We also examined whether breast density has an impact on the weight of the resected tissue and the volume of the implant. The idea is that higher densities in the tissue might result in higher weights. Thus, a breast with a higher percentage of parenchyma with the same volume should be heavier than one with a high percentage of fat. With breast reconstructions, however, it is assumed that the weight of the breast tissue corresponds to the volume of the breast tissue. Applied to reconstructive breast surgery, it would therefore be expected that a lower breast density is associated with a relatively smaller resected tissue weight, but must be compensated for with more implant volume. We were able to confirm this relationship on the basis of our data. It was shown here that with increasing ACR, i.e., higher breast density, a smaller implant was chosen. This observation is supported by a recent South Korean study. Here the actual volume was measured using the Archimedes principle based on the water displacement of resected breast tissue in saline solution. The study was able to show that the displaced volume decreases with increasing breast density [13]. This correlation appears to be independent of the weight of the resected tissue since we could not find any significant connection between the ACR value and the weight of the resected tissue. Presumably, this could be explained by the observation that dense breasts contain less fat tissue and therefore might be smaller.

Using the newly generated formula, a more precise assessment of the implant size can then be made intraoperatively. Thus, the surgeon has a new tool for an objective pre- and intraoperative implant selection. The advantage compared to already established methods is the simple and quick implementation. There are hardly any costs because fewer implant sizes have to be kept available. In addition, subjective and therefore error-prone factors such as the surgeon's aesthetic preference based on a mathematical calculation of the implant selection have less influence.
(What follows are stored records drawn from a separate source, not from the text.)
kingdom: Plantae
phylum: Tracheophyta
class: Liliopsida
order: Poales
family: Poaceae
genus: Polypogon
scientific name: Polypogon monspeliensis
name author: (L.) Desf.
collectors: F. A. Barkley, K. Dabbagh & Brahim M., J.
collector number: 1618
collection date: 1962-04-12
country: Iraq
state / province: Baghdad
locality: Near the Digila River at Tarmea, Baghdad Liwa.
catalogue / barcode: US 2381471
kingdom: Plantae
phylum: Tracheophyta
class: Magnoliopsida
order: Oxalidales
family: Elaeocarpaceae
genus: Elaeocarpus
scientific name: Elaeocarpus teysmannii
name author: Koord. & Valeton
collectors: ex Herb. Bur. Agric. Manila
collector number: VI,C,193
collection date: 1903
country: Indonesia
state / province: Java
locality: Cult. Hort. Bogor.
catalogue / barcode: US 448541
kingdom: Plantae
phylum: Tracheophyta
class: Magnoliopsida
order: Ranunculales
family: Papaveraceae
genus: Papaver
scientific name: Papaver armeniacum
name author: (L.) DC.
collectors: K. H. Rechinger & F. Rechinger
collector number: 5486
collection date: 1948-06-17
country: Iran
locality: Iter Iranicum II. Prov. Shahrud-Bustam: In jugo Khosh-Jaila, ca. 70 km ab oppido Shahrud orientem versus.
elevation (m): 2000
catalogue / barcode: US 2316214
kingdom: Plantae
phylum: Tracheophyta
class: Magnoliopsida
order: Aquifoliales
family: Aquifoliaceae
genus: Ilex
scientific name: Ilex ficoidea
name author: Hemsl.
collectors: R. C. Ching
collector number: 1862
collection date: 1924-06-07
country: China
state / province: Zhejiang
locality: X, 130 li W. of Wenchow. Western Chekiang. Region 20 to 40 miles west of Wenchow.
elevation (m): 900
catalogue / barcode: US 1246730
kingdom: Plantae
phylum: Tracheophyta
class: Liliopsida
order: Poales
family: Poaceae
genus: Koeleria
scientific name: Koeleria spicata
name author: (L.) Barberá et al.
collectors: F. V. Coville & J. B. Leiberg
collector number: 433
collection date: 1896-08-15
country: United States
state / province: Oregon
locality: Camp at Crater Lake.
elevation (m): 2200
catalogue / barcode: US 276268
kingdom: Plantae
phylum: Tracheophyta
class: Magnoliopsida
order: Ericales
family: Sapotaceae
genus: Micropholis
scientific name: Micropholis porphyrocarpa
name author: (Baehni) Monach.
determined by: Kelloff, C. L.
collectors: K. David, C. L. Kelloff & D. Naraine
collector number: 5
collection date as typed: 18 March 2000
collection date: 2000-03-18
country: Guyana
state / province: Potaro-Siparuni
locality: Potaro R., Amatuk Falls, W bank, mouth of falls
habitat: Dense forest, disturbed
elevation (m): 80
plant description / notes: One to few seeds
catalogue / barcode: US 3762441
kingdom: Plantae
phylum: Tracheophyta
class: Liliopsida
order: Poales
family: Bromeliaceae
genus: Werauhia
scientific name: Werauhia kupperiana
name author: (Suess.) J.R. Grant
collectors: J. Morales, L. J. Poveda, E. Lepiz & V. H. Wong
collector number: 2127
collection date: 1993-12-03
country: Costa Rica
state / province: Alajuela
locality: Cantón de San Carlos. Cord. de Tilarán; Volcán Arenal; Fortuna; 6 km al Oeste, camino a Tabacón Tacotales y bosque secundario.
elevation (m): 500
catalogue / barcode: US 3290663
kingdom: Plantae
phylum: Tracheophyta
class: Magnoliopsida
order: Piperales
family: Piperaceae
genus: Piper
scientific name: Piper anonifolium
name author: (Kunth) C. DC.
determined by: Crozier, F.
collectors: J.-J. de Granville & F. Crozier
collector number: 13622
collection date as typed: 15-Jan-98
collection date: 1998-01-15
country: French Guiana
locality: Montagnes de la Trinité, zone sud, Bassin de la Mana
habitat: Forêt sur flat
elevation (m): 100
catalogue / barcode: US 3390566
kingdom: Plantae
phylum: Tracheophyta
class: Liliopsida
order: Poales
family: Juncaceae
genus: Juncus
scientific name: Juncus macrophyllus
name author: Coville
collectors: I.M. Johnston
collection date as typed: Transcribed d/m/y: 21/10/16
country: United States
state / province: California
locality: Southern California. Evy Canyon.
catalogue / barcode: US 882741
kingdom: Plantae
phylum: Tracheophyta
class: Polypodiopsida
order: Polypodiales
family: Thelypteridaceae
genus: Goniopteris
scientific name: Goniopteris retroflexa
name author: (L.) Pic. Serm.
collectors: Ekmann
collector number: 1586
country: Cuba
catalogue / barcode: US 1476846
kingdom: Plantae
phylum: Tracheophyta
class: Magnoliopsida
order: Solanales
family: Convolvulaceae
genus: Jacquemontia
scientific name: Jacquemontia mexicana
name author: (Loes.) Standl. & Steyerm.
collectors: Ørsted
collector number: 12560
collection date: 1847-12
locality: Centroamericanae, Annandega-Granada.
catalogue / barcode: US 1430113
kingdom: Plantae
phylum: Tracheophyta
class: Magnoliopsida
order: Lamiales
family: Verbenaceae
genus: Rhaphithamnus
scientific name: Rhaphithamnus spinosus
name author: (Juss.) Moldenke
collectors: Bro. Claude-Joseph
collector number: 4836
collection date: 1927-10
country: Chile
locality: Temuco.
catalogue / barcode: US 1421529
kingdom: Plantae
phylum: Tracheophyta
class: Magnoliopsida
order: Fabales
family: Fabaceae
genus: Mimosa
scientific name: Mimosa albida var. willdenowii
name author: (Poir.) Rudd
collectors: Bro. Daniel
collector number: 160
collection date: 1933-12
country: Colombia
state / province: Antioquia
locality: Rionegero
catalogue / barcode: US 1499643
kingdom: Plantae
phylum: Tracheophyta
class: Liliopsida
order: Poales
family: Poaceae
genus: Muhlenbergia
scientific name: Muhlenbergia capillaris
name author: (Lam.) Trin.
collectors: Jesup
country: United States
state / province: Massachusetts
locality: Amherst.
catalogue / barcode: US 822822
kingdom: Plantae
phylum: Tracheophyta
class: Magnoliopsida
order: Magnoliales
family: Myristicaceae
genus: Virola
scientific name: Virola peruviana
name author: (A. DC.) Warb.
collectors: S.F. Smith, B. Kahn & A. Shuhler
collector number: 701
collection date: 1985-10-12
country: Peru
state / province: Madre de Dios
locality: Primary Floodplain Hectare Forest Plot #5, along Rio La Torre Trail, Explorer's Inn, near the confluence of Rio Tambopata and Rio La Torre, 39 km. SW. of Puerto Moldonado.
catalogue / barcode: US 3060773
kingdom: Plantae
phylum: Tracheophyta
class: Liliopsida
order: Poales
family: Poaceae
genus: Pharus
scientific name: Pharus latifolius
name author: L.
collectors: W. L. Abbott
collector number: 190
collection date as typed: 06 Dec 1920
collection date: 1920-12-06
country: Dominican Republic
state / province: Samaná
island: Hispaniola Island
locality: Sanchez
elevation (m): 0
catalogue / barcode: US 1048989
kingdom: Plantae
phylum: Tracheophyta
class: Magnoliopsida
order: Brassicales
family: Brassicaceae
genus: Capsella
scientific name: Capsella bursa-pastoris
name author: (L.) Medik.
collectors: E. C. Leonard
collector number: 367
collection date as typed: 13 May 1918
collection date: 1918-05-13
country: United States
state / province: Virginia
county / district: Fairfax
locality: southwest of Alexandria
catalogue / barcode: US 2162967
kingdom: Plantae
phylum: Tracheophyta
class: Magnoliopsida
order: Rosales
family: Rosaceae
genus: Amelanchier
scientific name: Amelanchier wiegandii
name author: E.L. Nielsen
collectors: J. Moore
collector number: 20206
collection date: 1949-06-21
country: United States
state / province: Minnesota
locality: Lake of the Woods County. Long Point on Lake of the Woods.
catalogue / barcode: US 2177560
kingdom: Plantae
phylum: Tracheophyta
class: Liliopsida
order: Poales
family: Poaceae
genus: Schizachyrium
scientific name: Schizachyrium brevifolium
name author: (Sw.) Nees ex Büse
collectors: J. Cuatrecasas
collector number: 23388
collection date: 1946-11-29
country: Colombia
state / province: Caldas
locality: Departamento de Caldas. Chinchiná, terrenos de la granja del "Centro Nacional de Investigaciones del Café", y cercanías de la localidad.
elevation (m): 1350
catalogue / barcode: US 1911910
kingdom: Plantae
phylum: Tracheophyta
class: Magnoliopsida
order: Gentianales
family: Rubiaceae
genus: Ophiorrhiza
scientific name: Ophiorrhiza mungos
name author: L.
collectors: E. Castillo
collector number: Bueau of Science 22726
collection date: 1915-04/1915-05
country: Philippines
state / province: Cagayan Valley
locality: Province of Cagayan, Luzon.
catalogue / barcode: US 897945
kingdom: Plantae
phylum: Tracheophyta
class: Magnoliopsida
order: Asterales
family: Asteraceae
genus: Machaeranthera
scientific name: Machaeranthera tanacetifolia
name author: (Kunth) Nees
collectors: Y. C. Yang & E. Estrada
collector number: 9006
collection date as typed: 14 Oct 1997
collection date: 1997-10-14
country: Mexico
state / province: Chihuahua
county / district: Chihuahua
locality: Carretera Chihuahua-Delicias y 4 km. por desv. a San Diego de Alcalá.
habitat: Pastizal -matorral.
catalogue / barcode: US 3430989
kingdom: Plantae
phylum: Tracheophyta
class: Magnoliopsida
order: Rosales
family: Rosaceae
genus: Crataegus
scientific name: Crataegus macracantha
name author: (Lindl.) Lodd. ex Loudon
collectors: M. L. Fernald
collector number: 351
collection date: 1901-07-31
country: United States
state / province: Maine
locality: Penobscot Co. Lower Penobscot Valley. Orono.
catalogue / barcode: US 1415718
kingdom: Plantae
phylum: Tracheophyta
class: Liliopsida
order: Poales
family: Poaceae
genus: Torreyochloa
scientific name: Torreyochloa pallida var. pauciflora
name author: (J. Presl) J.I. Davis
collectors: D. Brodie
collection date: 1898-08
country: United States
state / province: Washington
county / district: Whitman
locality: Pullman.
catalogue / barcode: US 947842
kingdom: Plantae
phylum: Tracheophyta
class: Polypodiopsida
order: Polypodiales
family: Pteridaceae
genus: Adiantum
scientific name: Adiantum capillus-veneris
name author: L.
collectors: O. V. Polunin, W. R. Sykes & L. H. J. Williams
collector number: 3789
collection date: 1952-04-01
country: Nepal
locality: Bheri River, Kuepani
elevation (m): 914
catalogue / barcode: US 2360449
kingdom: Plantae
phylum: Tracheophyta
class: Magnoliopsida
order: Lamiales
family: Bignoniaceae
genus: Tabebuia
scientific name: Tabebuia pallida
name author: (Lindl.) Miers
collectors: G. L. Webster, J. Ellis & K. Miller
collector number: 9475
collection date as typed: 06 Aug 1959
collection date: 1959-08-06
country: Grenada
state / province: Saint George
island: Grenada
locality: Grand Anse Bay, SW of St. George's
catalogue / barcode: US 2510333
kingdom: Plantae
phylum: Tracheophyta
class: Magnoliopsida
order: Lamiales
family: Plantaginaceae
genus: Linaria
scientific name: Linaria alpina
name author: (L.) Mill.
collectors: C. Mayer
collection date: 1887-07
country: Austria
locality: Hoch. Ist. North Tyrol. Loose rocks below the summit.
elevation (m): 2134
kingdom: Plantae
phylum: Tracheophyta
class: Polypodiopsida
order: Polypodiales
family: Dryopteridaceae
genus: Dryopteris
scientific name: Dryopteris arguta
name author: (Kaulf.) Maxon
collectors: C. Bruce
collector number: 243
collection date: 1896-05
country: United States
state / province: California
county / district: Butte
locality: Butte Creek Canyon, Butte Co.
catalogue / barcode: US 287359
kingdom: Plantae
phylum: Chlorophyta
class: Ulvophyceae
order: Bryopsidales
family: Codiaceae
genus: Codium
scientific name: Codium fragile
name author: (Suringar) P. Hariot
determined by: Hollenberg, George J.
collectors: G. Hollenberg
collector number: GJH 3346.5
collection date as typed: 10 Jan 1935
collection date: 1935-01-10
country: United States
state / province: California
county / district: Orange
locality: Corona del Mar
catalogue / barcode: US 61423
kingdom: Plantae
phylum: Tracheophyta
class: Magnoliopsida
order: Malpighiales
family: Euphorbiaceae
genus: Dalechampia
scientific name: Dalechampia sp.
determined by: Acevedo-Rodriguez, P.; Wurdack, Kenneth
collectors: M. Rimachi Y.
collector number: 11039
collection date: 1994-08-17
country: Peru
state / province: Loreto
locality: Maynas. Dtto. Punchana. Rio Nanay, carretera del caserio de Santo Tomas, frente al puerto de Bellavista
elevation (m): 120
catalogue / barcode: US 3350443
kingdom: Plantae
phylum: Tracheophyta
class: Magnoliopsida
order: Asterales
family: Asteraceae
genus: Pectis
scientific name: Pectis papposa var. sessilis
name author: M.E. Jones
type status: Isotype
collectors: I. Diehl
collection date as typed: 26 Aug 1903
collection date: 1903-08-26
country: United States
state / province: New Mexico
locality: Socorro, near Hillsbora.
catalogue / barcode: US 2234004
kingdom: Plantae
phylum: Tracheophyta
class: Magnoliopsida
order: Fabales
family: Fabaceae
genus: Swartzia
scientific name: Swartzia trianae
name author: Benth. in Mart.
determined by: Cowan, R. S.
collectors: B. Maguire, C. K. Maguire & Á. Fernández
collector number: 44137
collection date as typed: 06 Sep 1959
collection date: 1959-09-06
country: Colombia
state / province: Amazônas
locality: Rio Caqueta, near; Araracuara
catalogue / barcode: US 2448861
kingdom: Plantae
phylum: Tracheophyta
This study has some limitations and further studies with higher numbers of cases are necessary to evaluate the clinical benefit in the routine. In particular patients with hypo- and macromastia were underrepresented in this study. For this subgroup, the formula might be inaccurate due to the fact that some patients with small breasts request a larger implant or a breast reduction surgery in case of macromastia. The formula might not be useful for the reconstruction of ptotic breasts since many patients might need a bigger implant than the volume to achieve a satisfactory cosmetic outcome. Furthermore, the informative value for patients with a low breast density is limited, since the group ACR I was underrepresented in this evaluation. Due to the retrospective nature of the study, no data on the postoperative aesthetic outcome could be collected. In this regard, further studies should check whether the result obtained with this formula for surgery achieves the same patient satisfaction compared to established methods and, if necessary, could even improve it for inexperienced surgeons. A practical application of our approach would be the future integration of the formula into software that could be used at any time on-site using a smartphone or computer.

Conclusion

Overall, we were able to generate a formula by inserting the weight of the resected breast tissue for a better assessment of the implant size. This formula can be used intraoperatively. Presumably, this could make it easier for the surgeon to choose the optimal fitting implant.